(Exercise materials begins)
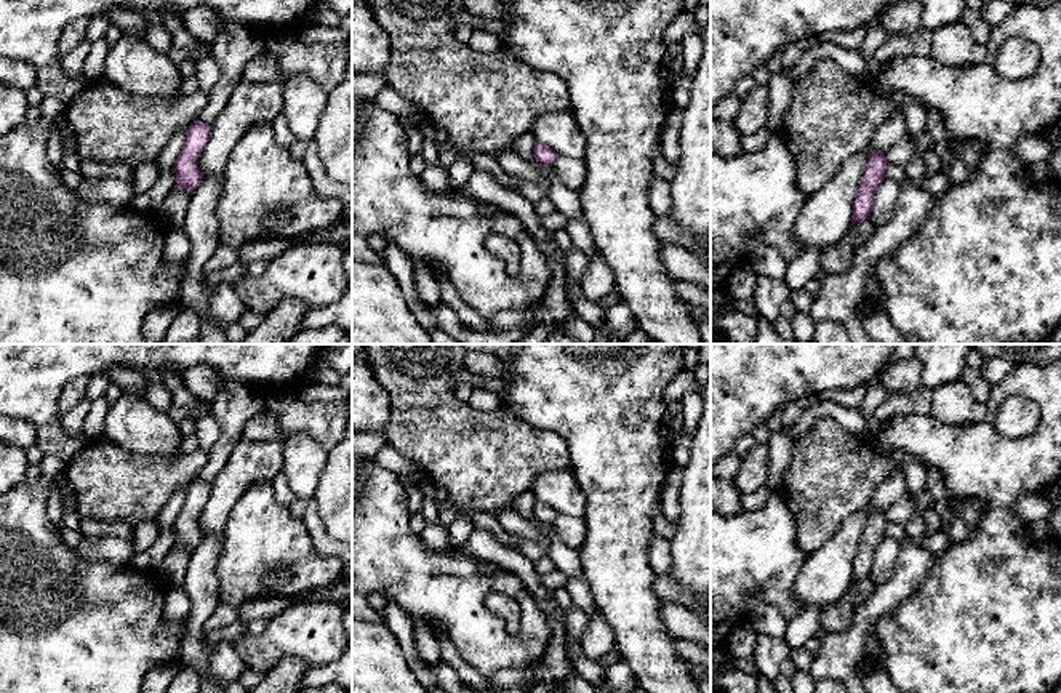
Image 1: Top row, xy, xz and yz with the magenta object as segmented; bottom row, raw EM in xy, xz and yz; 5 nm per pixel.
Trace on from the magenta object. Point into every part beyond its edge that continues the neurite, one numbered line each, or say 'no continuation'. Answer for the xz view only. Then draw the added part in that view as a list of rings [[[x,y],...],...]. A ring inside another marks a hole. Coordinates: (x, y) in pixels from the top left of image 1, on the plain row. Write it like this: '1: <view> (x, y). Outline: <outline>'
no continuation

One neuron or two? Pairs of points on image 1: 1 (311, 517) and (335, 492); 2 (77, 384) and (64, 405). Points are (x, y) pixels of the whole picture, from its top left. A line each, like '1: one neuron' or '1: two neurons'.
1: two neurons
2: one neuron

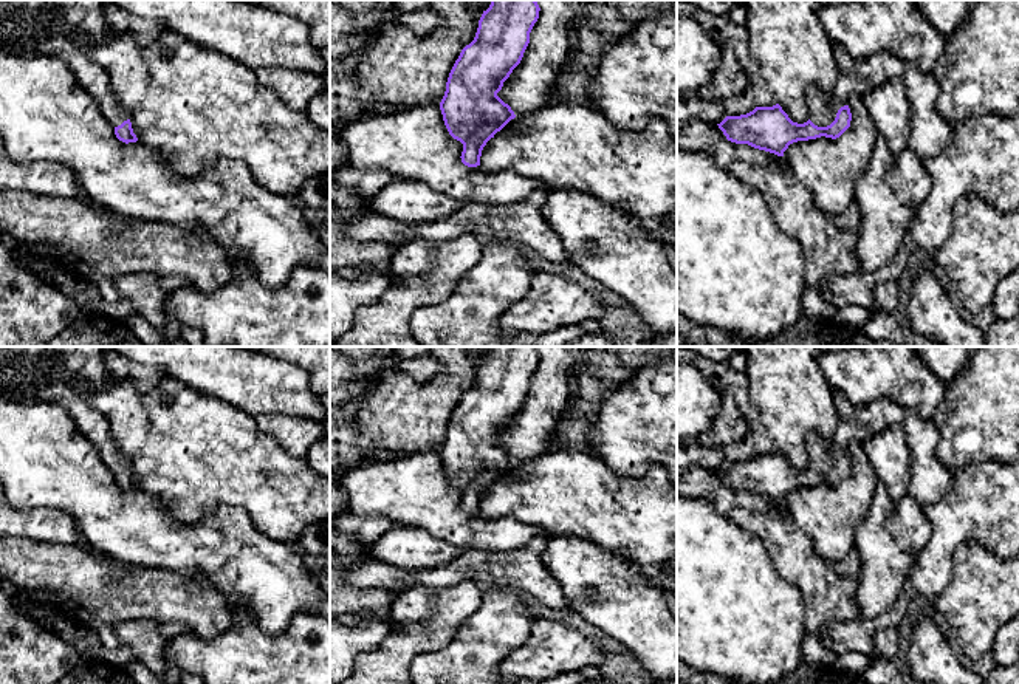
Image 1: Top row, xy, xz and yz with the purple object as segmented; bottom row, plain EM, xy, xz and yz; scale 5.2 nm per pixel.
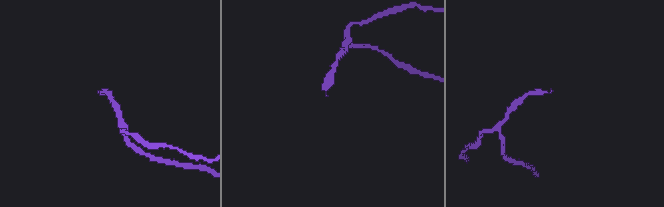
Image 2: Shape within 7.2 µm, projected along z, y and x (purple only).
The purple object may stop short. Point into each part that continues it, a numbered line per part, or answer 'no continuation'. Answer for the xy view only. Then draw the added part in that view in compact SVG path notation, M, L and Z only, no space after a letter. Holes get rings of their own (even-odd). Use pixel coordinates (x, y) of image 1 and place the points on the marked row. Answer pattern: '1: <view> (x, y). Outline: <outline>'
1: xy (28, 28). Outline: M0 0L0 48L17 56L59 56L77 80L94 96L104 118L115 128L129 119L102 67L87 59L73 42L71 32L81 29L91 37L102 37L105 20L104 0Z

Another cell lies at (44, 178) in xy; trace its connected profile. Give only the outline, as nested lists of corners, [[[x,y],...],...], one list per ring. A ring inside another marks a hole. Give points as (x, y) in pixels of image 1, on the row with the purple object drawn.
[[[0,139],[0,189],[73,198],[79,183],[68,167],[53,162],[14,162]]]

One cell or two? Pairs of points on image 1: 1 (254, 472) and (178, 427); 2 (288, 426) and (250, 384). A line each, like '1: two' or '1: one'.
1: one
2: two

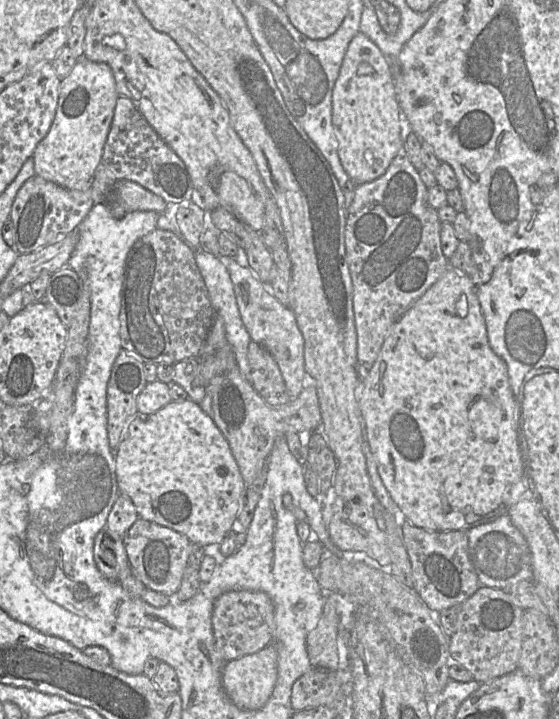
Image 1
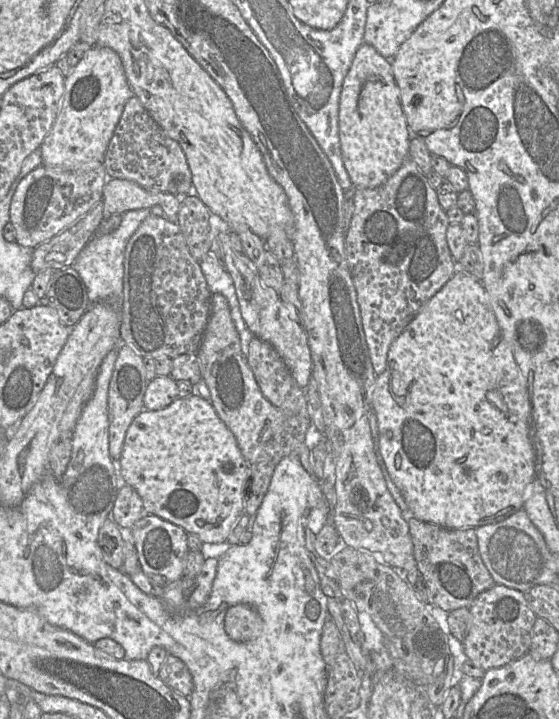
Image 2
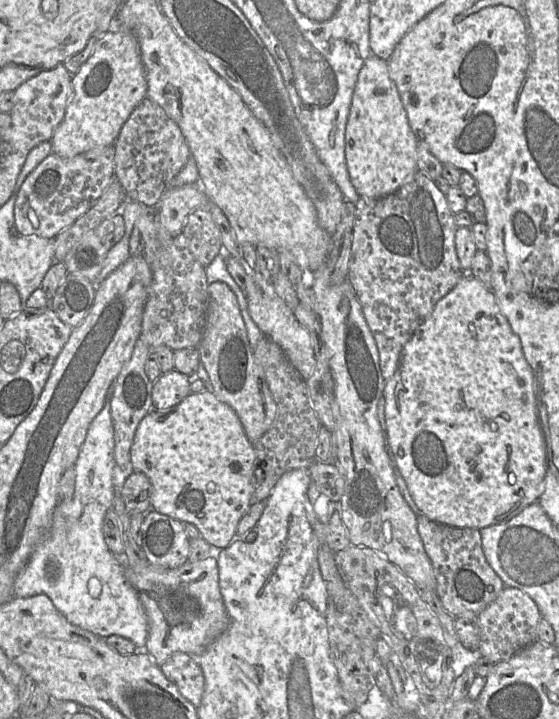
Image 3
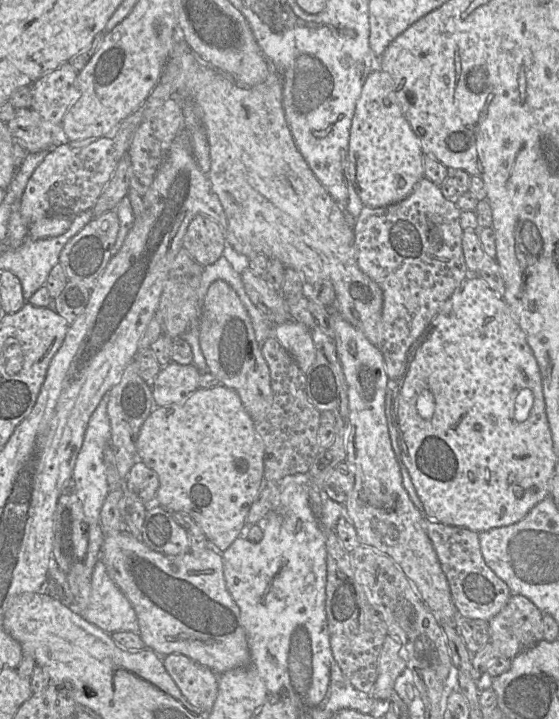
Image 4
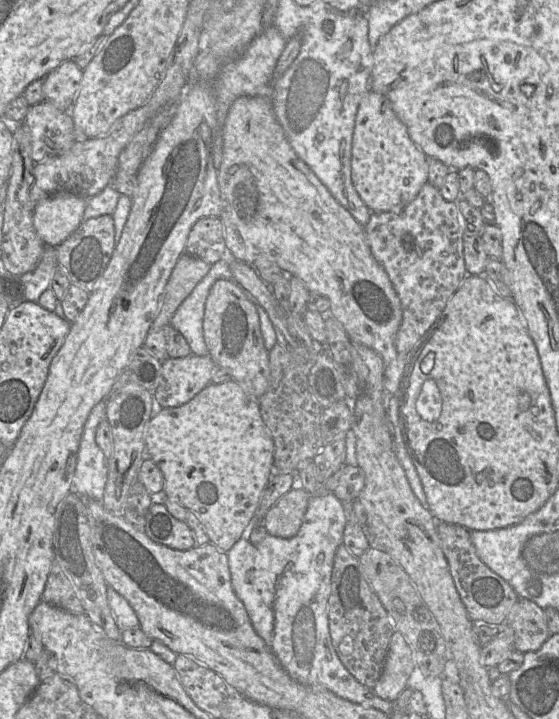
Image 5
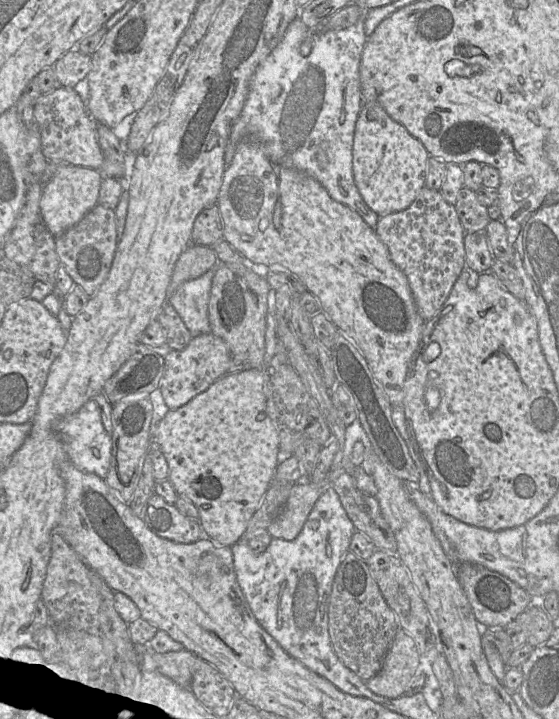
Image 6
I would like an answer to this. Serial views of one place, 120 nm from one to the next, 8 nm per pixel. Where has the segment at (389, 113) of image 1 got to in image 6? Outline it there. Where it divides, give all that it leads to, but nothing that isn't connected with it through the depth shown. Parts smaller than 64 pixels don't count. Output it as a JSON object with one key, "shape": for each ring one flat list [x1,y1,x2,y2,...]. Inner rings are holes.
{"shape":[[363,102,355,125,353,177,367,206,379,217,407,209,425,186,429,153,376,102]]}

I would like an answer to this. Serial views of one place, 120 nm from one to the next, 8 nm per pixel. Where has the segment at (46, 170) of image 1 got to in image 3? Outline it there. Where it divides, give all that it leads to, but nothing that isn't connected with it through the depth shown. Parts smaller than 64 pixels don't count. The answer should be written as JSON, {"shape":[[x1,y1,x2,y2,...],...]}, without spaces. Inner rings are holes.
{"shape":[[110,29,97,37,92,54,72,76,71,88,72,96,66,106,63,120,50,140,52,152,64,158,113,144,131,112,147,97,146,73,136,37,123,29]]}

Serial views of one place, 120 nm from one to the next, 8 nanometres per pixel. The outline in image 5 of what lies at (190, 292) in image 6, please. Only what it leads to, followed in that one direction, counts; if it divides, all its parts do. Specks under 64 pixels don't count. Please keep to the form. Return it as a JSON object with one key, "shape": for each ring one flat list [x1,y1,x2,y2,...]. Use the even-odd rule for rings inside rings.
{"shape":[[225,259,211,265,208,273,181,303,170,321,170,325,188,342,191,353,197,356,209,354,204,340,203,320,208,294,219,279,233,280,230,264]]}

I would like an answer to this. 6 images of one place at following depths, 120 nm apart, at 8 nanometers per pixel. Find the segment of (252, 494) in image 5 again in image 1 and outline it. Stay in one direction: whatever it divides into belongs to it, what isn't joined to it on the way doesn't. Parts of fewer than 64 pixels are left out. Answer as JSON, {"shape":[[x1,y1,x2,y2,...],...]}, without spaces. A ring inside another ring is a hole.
(Exercise materials ends)
▶ **Exercise description**:
An exact copy of all entries is needed, with no pictures in it.

▶ **Answer section**:
Image 1: Top row, xy, xz and yz with the magenta object as segmented; bottom row, raw EM in xy, xz and yz; 5 nm per pixel.
Trace on from the magenta object. Point into every part beyond its edge that continues the neurite, one numbered line each, or say 'no continuation'. Answer for the xz view only. Then draw the added part in that view as a list of rings [[[x,y],...],...]. A ring inside another marks a hole. Coordinates: (x, y) in pixels from the top left of image 1, on the plain row. Write it like this: '1: <view> (x, y). Outline: <outline>'
no continuation

One neuron or two? Pairs of points on image 1: 1 (311, 517) and (335, 492); 2 (77, 384) and (64, 405). Points are (x, y) pixels of the whole picture, from its top left. A line each, like '1: one neuron' or '1: two neurons'.
1: two neurons
2: one neuron

Image 1: Top row, xy, xz and yz with the purple object as segmented; bottom row, plain EM, xy, xz and yz; scale 5.2 nm per pixel.
Image 2: Shape within 7.2 µm, projected along z, y and x (purple only).
The purple object may stop short. Point into each part that continues it, a numbered line per part, or answer 'no continuation'. Answer for the xy view only. Then draw the added part in that view in compact SVG path notation, M, L and Z only, no space after a letter. Holes get rings of their own (even-odd). Use pixel coordinates (x, y) of image 1 and place the points on the marked row. Answer pattern: '1: <view> (x, y). Outline: <outline>'
1: xy (28, 28). Outline: M0 0L0 48L17 56L59 56L77 80L94 96L104 118L115 128L129 119L102 67L87 59L73 42L71 32L81 29L91 37L102 37L105 20L104 0Z

Another cell lies at (44, 178) in xy; trace its connected profile. Give only the outline, as nested lists of corners, [[[x,y],...],...], one list per ring. A ring inside another marks a hole. Give points as (x, y) in pixels of image 1, on the row with the purple object drawn.
[[[0,139],[0,189],[73,198],[79,183],[68,167],[53,162],[14,162]]]

One cell or two? Pairs of points on image 1: 1 (254, 472) and (178, 427); 2 (288, 426) and (250, 384). A line each, like '1: two' or '1: one'.
1: one
2: two

Image 1
Image 2
Image 3
Image 4
Image 5
Image 6
I would like an answer to this. Serial views of one place, 120 nm from one to the next, 8 nm per pixel. Where has the segment at (389, 113) of image 1 got to in image 6? Outline it there. Where it divides, give all that it leads to, but nothing that isn't connected with it through the depth shown. Parts smaller than 64 pixels don't count. Output it as a JSON object with one key, "shape": for each ring one flat list [x1,y1,x2,y2,...]. Inner rings are holes.
{"shape":[[363,102,355,125,353,177,367,206,379,217,407,209,425,186,429,153,376,102]]}

I would like an answer to this. Serial views of one place, 120 nm from one to the next, 8 nm per pixel. Where has the segment at (46, 170) of image 1 got to in image 3? Outline it there. Where it divides, give all that it leads to, but nothing that isn't connected with it through the depth shown. Parts smaller than 64 pixels don't count. The answer should be written as JSON, {"shape":[[x1,y1,x2,y2,...],...]}, without spaces. Inner rings are holes.
{"shape":[[110,29,97,37,92,54,72,76,71,88,72,96,66,106,63,120,50,140,52,152,64,158,113,144,131,112,147,97,146,73,136,37,123,29]]}

Serial views of one place, 120 nm from one to the next, 8 nanometres per pixel. The outline in image 5 of what lies at (190, 292) in image 6, please. Only what it leads to, followed in that one direction, counts; if it divides, all its parts do. Specks under 64 pixels don't count. Please keep to the form. Return it as a JSON object with one key, "shape": for each ring one flat list [x1,y1,x2,y2,...]. Use the even-odd rule for rings inside rings.
{"shape":[[225,259,211,265,208,273,181,303,170,321,170,325,188,342,191,353,197,356,209,354,204,340,203,320,208,294,219,279,233,280,230,264]]}

I would like an answer to this. 6 images of one place at following depths, 120 nm apart, at 8 nanometers per pixel. Find the segment of (252, 494) in image 5 again in image 1 and outline it. Stay in one direction: whatever it divides into belongs to it, what isn't joined to it on the way doesn't. Parts of fewer than 64 pixels are left out. Answer as JSON, {"shape":[[x1,y1,x2,y2,...],...]}, without spaces. A ring inside another ring is a hole.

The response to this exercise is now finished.